Her father is portrayed as a brilliant, eccentric academic whose life was dedicated to studying evolutionary biology through the lens of scorpions. Selfish, self-absorbed, misogynistic, and emotionally detached (in the first few pages Firstman admits that she has diagnosed him with Asperger’s), he gives Firstman a bar of soap one birthday when he forgets to buy her a present, even though they share the same birthday. When Firstman was just a newborn, he insists she and her mother sleep in a tent in the backyard and endure the hot winds of a southern California summer so he can focus undisturbed on his work – in a room strewn with pictures of half-naked women.


And just when we’re ready for the pendulum to swing toward kindness and proper parenting, Firstman reveals details that would make even the most sexually laissez–faire parent take note: In vivid detail he implores his seven-year-old daughter to not be a “frigid” woman, to let men do things to her when she turns 18, and to be open to posing in Playboy.

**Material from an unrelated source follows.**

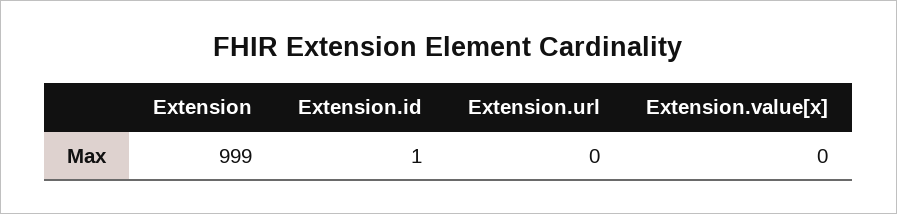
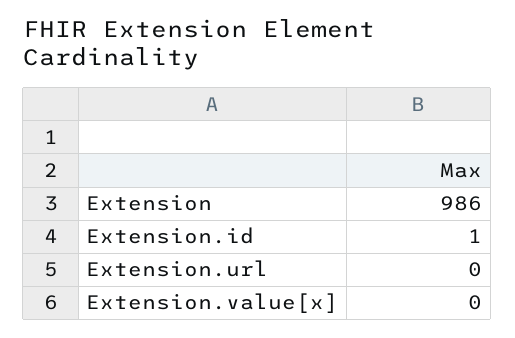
Extension: 999 -> 986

The feminist in me bristles, the reader in me is conflicted, and the daughter in me hurts. And yet, what is Firstman to do? This is the father she was given.


At one end of this memoir we witness a woman eager to explore a second chance, and at the other, bitterness, humor, and grief. It is this pendulum of searching that guides the book, and the questions about what and who constitute a life. Her father concedes that there is so much he wants to tell her about the meaning of life and the creation of the universe, so he begins with a familiar overture: rattling off details about the physical characteristics of the Sun—photosphere, diameter, light-years, magnetic fields, ionized iron, solar flares, white dwarf, red giant, black hole—quantifiable facts and theorized algorithms.


Firstman is also consumed with the bigger picture, though without the scientific detail: What is a life lived, if without an attempt at loving those the universe strongly suggests we should love? Beneath this broad question ricochets the subtle echoes of Firstman’s individual enquiries: How did my father measure his life? How should I measure mine? Why wasn’t he there for me? And most central: what kind of daughter am I going to be now? Good daughter or bad? “If I were a better person,” she muses, “if I weren’t such a self-centered ingrate, would this transition be easier?”


We see no such self-flagellation from her father, but in her meta questioning, Firstman’s prose remains aware of the bigger questions at play and the very large impasse separating us from satisfying answers. Bittersweet at times, but also graceful, Firstman guides her queries with a self-correcting gaze: “Like my father,” she admits, “I’m caught in a conundrum of attachment and detachment.” Attachment out of duty, and detachment from her father’s egotism, Firstman never needs to expound on the pain of that pendulum. It stays with us—haunts us in the spaces between her words, exposes a pain that lurks in the liminal space of our hearts, and never leaves.